HMO plan to be issued Glendening will offer a patients' 'Bill of Rights'

Unveiling set for today

Governor making health care reform a priority issue

July 21, 1998|By JoAnna Daemmrich | JoAnna Daemmrich,SUN STAFF Sun staff writer Thomas W. Waldron contributed to this article.

With the public clamoring for reform of managed health care, Gov. Parris N. Glendening is making the issue a priority as he begins to articulate his agenda for a second term.

Glendening will visit a hospital and senior center today to announce a "Bill of Rights" for Maryland patients. Included will be a half-dozen legislative proposals by which the incumbent Democrat now hopes to put his imprint on the movement for reform.

"There have been a lot of growing pains for the managed care industry," said Peter S. Hamm, a spokesman for the Glendening campaign. "The governor felt this is an area, especially in context of the national debate, where he should share his thoughts with the public."

As Glendening seeks re-election, he is proposing for the first time additional reforms to the nationally acclaimed patient protections passed by the Maryland legislature. Most of those reforms, which he will detail at Bethesda's Suburban Hospital and a Catonsville senior center, would require health maintenance organizations to provide more non-routine, and usually more expensive, services for patients.

One would require HMOs to refer patients who need services the group cannot provide to a doctor outside the network. Another would force the HMO specialists treating patients with serious illnesses also to provide routine care. A third would establish "standing referrals," instead of forcing patients repeatedly to seek referrals from their doctors for the same treatment by a specialist.

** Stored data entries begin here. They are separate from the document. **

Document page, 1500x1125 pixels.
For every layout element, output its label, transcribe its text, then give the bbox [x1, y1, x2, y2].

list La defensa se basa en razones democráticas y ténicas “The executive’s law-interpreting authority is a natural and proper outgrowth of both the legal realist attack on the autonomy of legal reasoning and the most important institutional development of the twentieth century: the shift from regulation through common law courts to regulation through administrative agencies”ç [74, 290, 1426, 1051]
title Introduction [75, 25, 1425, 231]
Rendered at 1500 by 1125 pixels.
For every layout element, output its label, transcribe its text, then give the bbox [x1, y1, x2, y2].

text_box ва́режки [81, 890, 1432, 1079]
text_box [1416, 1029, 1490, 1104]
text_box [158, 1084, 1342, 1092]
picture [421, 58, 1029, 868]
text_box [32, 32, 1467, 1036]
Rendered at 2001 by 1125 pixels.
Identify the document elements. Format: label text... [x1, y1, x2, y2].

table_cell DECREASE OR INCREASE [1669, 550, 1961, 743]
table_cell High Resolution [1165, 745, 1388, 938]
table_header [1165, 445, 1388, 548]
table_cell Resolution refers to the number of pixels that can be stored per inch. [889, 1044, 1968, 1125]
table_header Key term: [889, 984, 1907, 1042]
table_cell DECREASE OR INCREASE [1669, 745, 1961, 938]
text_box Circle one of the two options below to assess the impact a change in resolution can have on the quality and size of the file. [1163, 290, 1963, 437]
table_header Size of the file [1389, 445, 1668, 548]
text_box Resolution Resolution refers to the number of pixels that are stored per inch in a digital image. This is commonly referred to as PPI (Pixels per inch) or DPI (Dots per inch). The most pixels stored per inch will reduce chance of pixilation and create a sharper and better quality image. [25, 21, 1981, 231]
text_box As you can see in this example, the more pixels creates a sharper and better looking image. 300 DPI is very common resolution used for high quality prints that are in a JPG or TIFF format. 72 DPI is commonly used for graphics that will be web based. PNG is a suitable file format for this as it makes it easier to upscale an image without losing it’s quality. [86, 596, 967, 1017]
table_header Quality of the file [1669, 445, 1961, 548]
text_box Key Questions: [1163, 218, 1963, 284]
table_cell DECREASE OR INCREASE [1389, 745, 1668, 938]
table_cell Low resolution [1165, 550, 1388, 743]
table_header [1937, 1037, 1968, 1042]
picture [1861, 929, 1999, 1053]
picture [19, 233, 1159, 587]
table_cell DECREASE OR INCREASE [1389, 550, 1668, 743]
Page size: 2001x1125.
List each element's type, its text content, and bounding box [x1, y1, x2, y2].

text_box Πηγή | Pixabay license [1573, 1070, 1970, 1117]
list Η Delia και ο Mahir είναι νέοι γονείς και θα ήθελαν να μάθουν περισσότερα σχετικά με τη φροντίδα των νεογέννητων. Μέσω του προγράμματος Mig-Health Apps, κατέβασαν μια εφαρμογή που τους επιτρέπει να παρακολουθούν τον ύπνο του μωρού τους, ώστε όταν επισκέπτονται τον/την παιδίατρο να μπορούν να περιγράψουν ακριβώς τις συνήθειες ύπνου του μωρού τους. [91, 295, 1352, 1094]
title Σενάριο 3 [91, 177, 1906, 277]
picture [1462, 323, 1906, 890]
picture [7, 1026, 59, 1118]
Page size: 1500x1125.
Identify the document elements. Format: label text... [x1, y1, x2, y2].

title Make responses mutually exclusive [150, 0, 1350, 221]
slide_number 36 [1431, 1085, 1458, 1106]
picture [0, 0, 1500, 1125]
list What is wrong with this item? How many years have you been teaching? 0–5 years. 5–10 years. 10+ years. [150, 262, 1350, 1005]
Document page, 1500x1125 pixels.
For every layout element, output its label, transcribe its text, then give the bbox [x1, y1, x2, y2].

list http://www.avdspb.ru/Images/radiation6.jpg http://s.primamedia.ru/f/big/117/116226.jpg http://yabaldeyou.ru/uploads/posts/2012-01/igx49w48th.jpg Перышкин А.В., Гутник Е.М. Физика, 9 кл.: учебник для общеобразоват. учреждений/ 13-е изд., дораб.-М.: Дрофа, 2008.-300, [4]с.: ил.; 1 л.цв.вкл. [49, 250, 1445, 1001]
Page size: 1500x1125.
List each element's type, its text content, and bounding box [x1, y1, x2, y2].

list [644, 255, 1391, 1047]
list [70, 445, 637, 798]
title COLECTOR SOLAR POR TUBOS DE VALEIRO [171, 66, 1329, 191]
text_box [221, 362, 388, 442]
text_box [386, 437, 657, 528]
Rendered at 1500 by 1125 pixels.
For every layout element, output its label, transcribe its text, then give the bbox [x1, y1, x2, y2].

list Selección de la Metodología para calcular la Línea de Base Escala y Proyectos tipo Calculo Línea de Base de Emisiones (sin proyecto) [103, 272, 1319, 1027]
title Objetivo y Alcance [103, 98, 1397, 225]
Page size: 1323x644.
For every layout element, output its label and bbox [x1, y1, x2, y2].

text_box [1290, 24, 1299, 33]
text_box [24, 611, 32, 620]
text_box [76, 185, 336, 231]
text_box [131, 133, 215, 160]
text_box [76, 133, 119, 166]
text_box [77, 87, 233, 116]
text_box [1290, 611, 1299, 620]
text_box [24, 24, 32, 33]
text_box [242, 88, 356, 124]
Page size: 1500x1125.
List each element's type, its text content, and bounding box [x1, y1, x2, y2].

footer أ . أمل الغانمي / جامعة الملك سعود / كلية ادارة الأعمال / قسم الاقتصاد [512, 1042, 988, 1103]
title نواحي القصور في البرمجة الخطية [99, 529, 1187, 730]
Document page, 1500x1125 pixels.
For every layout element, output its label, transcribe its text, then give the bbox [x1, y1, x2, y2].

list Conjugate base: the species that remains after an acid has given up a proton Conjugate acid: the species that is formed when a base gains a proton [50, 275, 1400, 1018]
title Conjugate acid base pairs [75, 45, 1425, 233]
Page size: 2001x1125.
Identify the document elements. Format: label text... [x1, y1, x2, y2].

Glendening also wants to require a minimum 48-hour hospital stay after a mastectomy or testicular cancer operation, and to force insurers to pay for prescription drugs, instead of providing substitutes. Finally, he will announce plans to hire an ombudsman to provide HMO information to consumers.

Regulating managed care has been a popular, but highly contentious, cause in Maryland's General Assembly in recent years. Glendening has largely stayed on the sidelines, away from the intensive lobbying between competing health interests, including hospitals, doctors and HMOs.

Several legislators who have been key players appeared surprised yesterday at Glendening's proposals, but expressed general support.

"I think the governor is covering several areas of consumer concerns that have not yet been addressed. And I applaud him for that," said House Speaker Casper R. Taylor Jr.

Taylor added: "I do, however, caution that all of us have to be very careful in the way we balance consumer concerns in order to maintain the basic value of managed care, which is affordability."

Elsewhere in the country, pressure is building to rein in health maintenance organizations that are often seen as insensitive and preoccupied with holding down costs.

On Capitol Hill, Democrats and Republicans have proposed separate versions of federal health care legislation. Last week, President Clinton made a personal appeal to Congress to put aside partisan differences and create better protections for the 80 percent of the nation's workers who are enrolled in managed care.

In Maryland, the managed care lobby has repeatedly fought legislative attempts to require more benefits by arguing that they will drive up the cost of health care.

"Anytime you tinker with the system, you're adding costs," Gerard E. Evans, an Annapolis lobbyist for two large health care groups, said yesterday. "We already have more mandated benefits than any state in the country. The cost of health care is escalating rapidly, not falling. If we keep adding bells and whistles on the system, soon we'll be [at] the point where we'll have limited health care."

Still, HMO lobbyists agreed that they expected Glendening to seize on the public discontent in an election year. "It's a hot button we frankly expected him to push," Evans said.

Glendening stopped short of seeking the most far-reaching legislation, opposed by the HMOs, that would hold their medical directors personally responsible for inappropriate health care decisions.

The governor's chief Democratic rival, Harford County Executive Eileen M. Rehrmann, backs subjecting HMO directors to the same discipline as doctors. Rehrmann also has called for the creation of an advocacy office in the state health department to help patients cope with conflicts with their HMOs.

The legislature defeated the HMO director bill this year. Instead, the legislature enhanced the system under which HMO patients can appeal coverage decisions to the state insurance commissioner.